La estrategia de acumulación masiva de Bitcoin que sigue la empresa Strategy (antes MicroStrategy) está bajo el escrutinio de la gestora Grayscale. Zach Pandl, responsable de investigación de la firma, ha señalado que el modelo de compras apalancadas podría estar ejerciendo una presión adicional sobre el precio de Bitcoin. El comentario llega después de que Strategy comunicara la venta de 32 BTC por razones fiscales, un movimiento poco habitual en una compañía que se ha caracterizado por no desprenderse de sus reservas.

¿Por qué preocupa el apalancamiento?

Strategy financia parte de sus compras de Bitcoin mediante la emisión de acciones preferentes y deuda convertible. Según Pandl, si el rendimiento exigido a esos instrumentos sube —por una peor percepción del mercado o por la caída del precio de las acciones—, los costes de financiación se disparan. Eso podría forzar a la empresa a vender parte de sus tenencias de Bitcoin para cubrir gastos, tal y como ha hecho con esos 32 BTC. “Si la presión sobre las acciones preferentes se intensifica, no se puede descartar que tengan que liquidar más posición”, advierte el analista.

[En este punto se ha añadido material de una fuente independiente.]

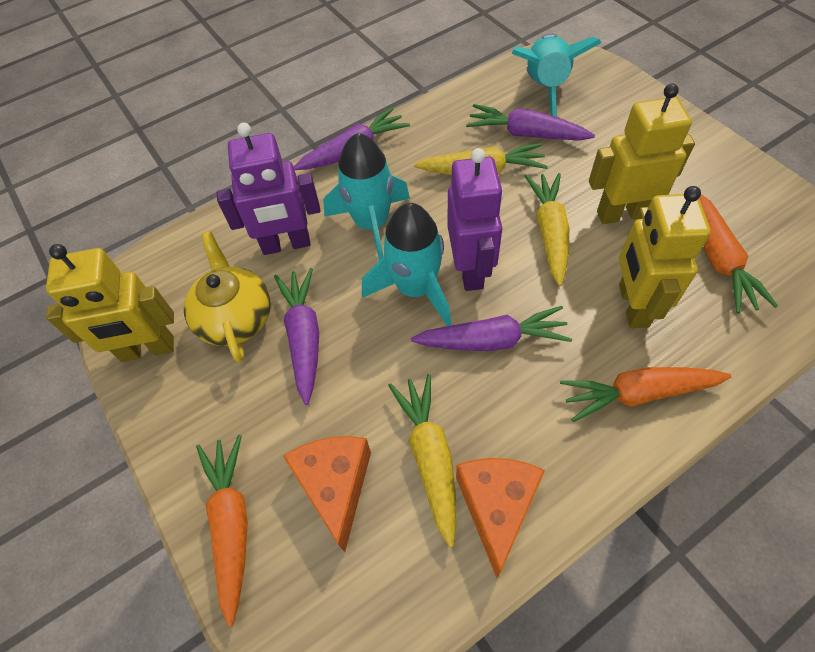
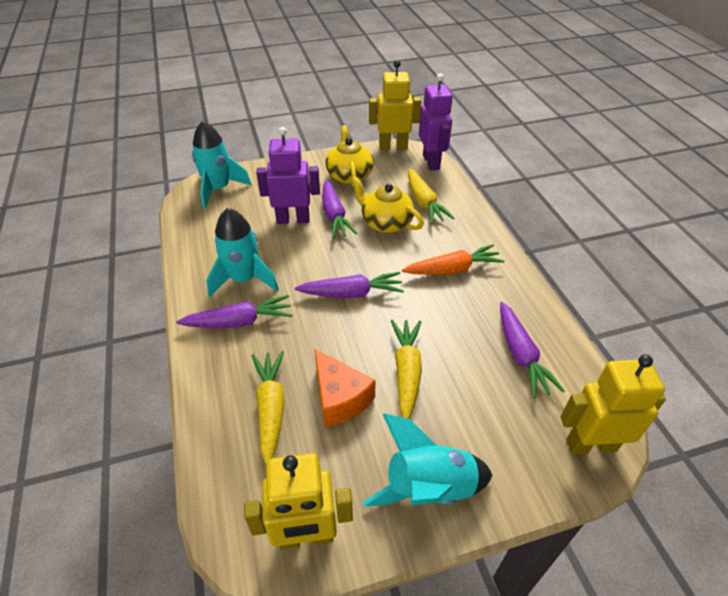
orange carrot: [196,435,248,626] [560,367,732,422] [699,194,778,314] = 3 -> [402,244,504,275] = 1
orange cheese: [283,436,371,552] [456,458,545,578] = 2 -> [314,349,376,427] = 1
yellow teapot: [184,232,271,362] = 1 -> [326,125,373,187] [351,176,424,233] = 2

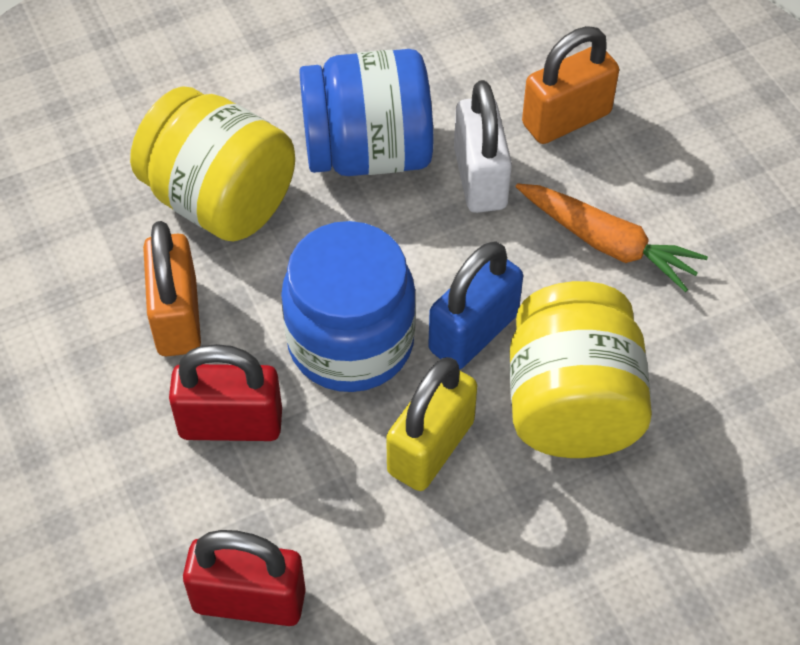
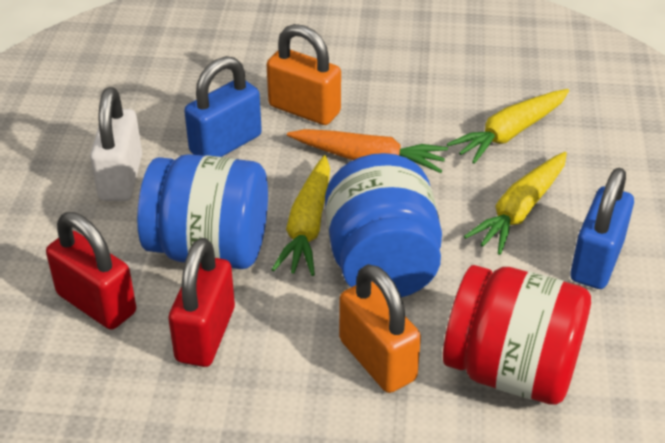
blue padlock: [428,241,523,370] = 1 -> [184,56,262,157] [570,168,634,289] = 2
red jar: none = 0 -> [443,265,591,405] = 1
yellow carrot: none = 0 -> [271,155,330,276] [447,89,569,164] [464,152,567,255] = 3
yellow jar: [130,86,295,242] [510,281,652,458] = 2 -> none = 0
yellow padlock: [386,357,477,491] = 1 -> none = 0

Este mecanismo introduce un riesgo sistémico: una caída de Bitcoin no solo afecta a los balances de Strategy, sino que, al encarecer su financiación, podría generar una espiral de ventas forzadas que amplifique la corrección. Aunque 32 BTC es una cantidad mínima (unos 2 millones de dólares al cambio actual), lo relevante es el precedente y la posibilidad de que se repita en magnitudes mayores si las condiciones empeoran.

El contexto de mercado

Bitcoin cotiza hoy en torno a los 62.500 dólares, en un rango lateral que se ha mantenido durante las últimas semanas. La falta de un catalizador claro que impulse el precio ha hecho que el mercado sea más sensible a noticias negativas. La advertencia de Grayscale llega en un momento en que los inversores siguen de cerca cualquier indicio de que los grandes tenedores (ballenas) podrían estar reduciendo posiciones.

Strategy posee actualmente más de 214.000 BTC, lo que la convierte en el mayor tenedor corporativo del mundo. Cualquier movimiento de la compañía tiene un impacto directo en la percepción del mercado. Hasta ahora, su estrategia ha sido vista como una señal de convicción, pero el coste de financiación se ha incrementado con la subida de tipos de interés en Estados Unidos y el menor apetito por activos de riesgo.

¿Qué implica esto para el inversor?

El escenario que dibuja Pandl es una llamada de atención sobre los riesgos de la “tesorería corporativa apalancada”. Para el inversor en Bitcoin, la lección es doble: primero, que el precio puede verse afectado por dinámicas ajenas a la oferta y demanda del propio activo; segundo, que la concentración de tenencias en unas pocas manos introduce fragilidad. “Si Strategy se viera forzado a vender de forma significativa, el mercado tendría que absorber una oferta que no está preparado para digerir en el corto plazo”, apunta un gestor de fondos de criptoactivos que pidió no ser nombrado.

Aunque el caso de Strategy es extremo (ninguna otra empresa sigue un modelo tan agresivo), sirve como recordatorio de que el apalancamiento funciona en ambas direcciones: amplifica las ganancias cuando todo va bien, pero también las pérdidas y los riesgos de liquidación.

Lo que conviene vigilar

De cara a las próximas semanas, los inversores deberían prestar atención a dos factores: la evolución del precio de las acciones preferentes de Strategy en el mercado secundario (que refleja el coste de financiación) y las declaraciones trimestrales de la compañía, previstas para principios de noviembre. Cualquier indicio de que están sopesando una reducción de su exposición a Bitcoin podría desencadenar un movimiento bajista.

Por el momento, la venta de 32 BTC es un hecho aislado y de pequeña escala, pero la advertencia de Grayscale sitúa el foco en un punto débil del engranaje. En un mercado sin dirección clara, los riesgos ocultos tienden a aflorar.